There is an alley that runs parallel to Euclid Avenue between Ridge Street and Hearst Avenue, just west of Euclid, behind the businesses.
In 2013, Tad Dellinger III began to construct an Art Wall. He was 52 and had never made art.
He scavenged the detritus of university life, mostly along Fraternity Row, and meticulously and neatly attached it to a chain-link fence separating the alley from a University-owned parking garage on Hearst.
Two years of slow and steady work. It wasn’t seen by many, but to see it was to see something really special. Nothing salacious, nothing obscene, nothing profane. And in an alley that is otherwise lacking charm. Trash and garbage and parked cars during the day, trash and garbage without parked cars at night.
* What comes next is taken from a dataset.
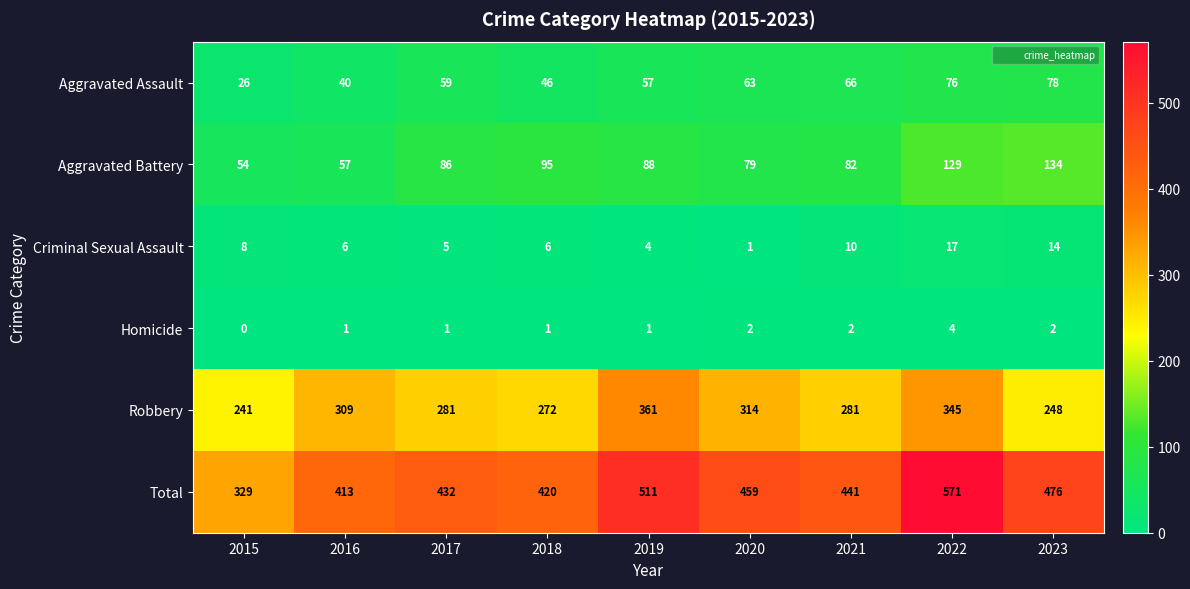

Which series has the largest range (max minus min)?

Total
On June 2nd, Berkeleyside published a post by me celebrating Dellinger’s Art Wall.
Mistake by me!
Two days later, the University showed up in the alley and told Dellinger that the art wall had to come down. So Dellinger carefully and meticulously deconstructed two years of work.
Dang! What a loss.
Dellinger has placed a few of the larger pieces on a fence on the east side of the alley, not owned by the University, but doesn’t plan on another long art wall.
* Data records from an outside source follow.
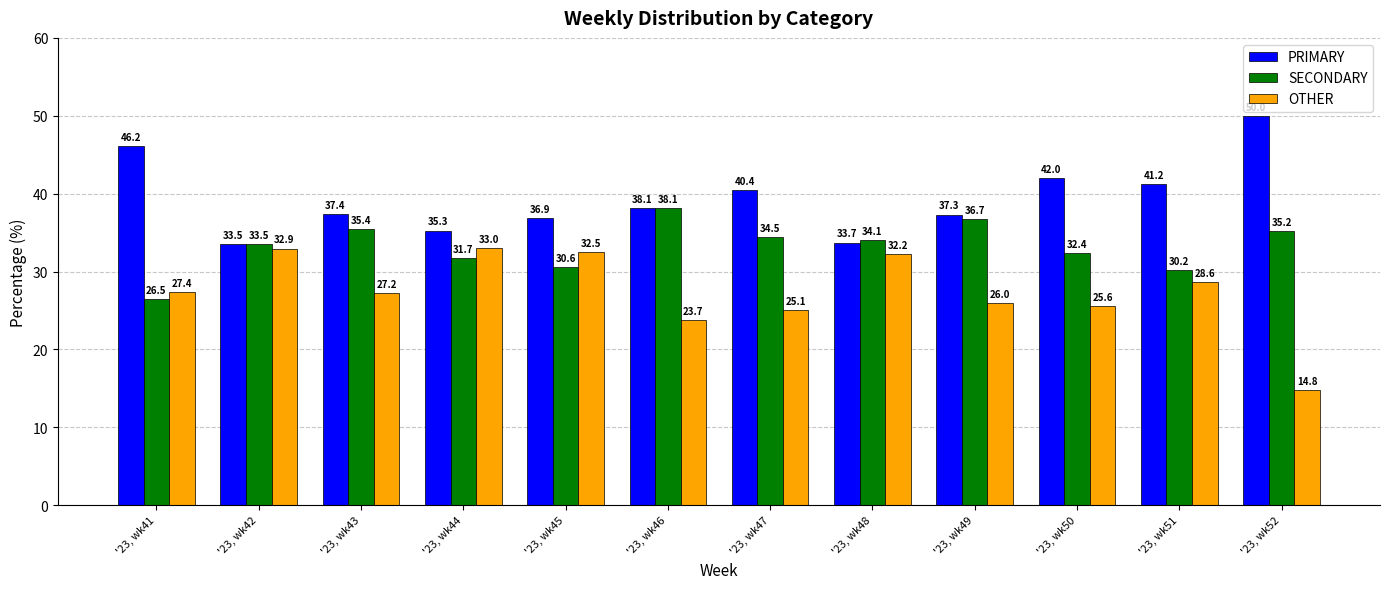

What is the sum of the SECONDARY values at '23, wk50 and '23, wk41?

58.9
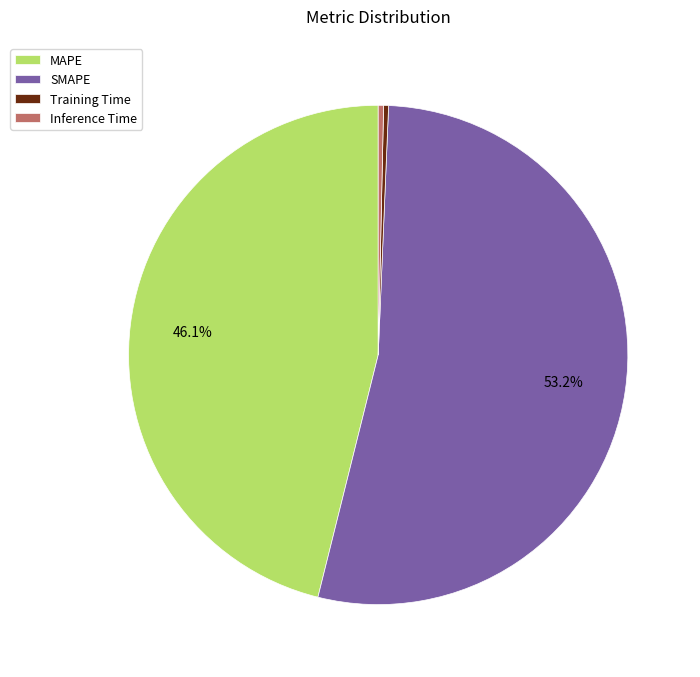

True or false: SMAPE accounts for 40% of the total.

False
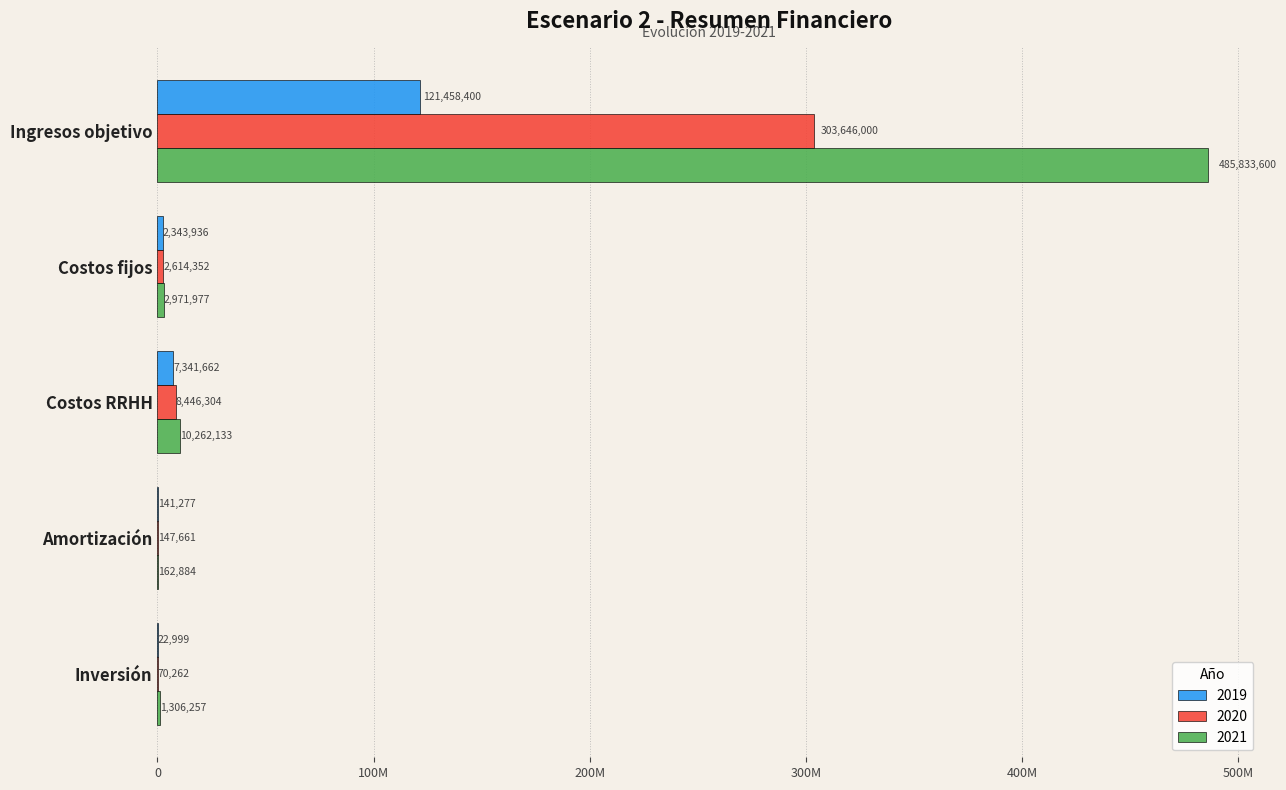

What are all the series names shown in the legend?

2019, 2020, 2021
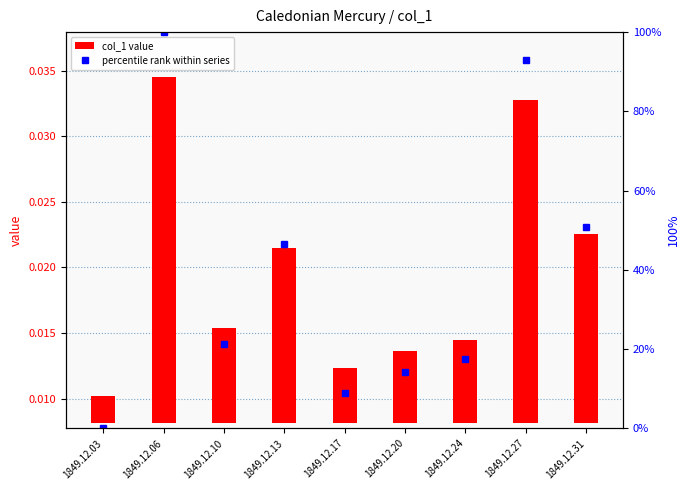

What is the difference between the highest and lowest values at 1849.12.13?

46.5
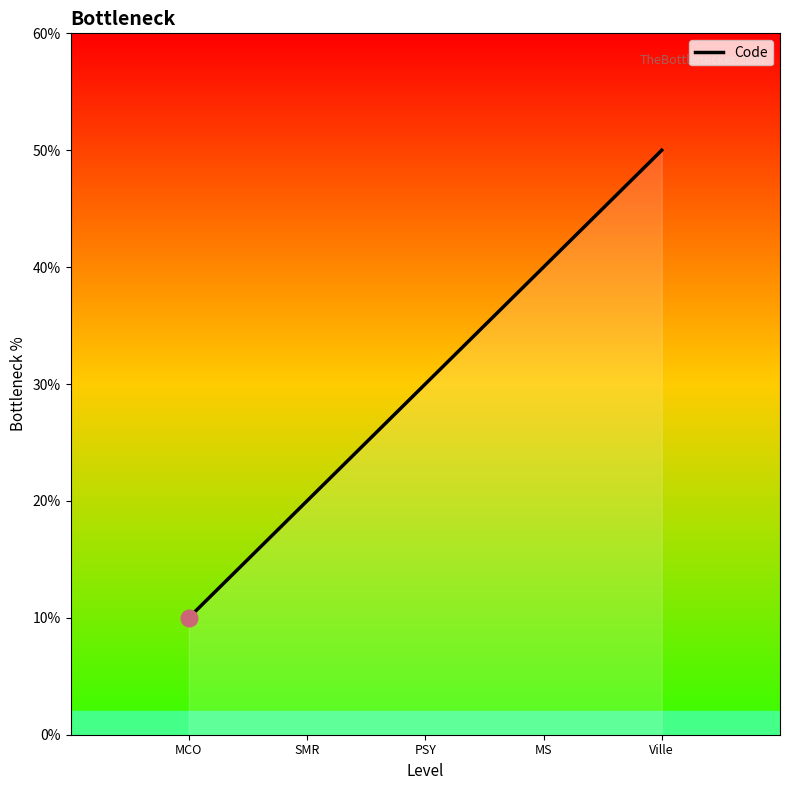

Is this an area chart (filled region under the line)?

Yes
In the universe of uncommissioned public art, Dellinger’s Art Wall is on the non-invasive end of the spectrum, side by side with yarn and crochet booming, a pole away from graffiti. It was a stunning work of outside art. And it’s gone.
My friend went with me to see the Art Wall a few weeks before it was torn down. We went back and saw the empty fence together. Over a falafel at his favorite joint on Euclid we bemoaned change. We talked about what we remembered from Euclid of the past – Cody’s books (he remembered it, or claims to remember it, not me), the Northside Theater, Rather Ripped Records (he claims to have heard Patti Smith perform there at the dawning of her career – no verification of this claim). And we wondered why they couldn’t just leave the Art Wall be. No good answer to that one.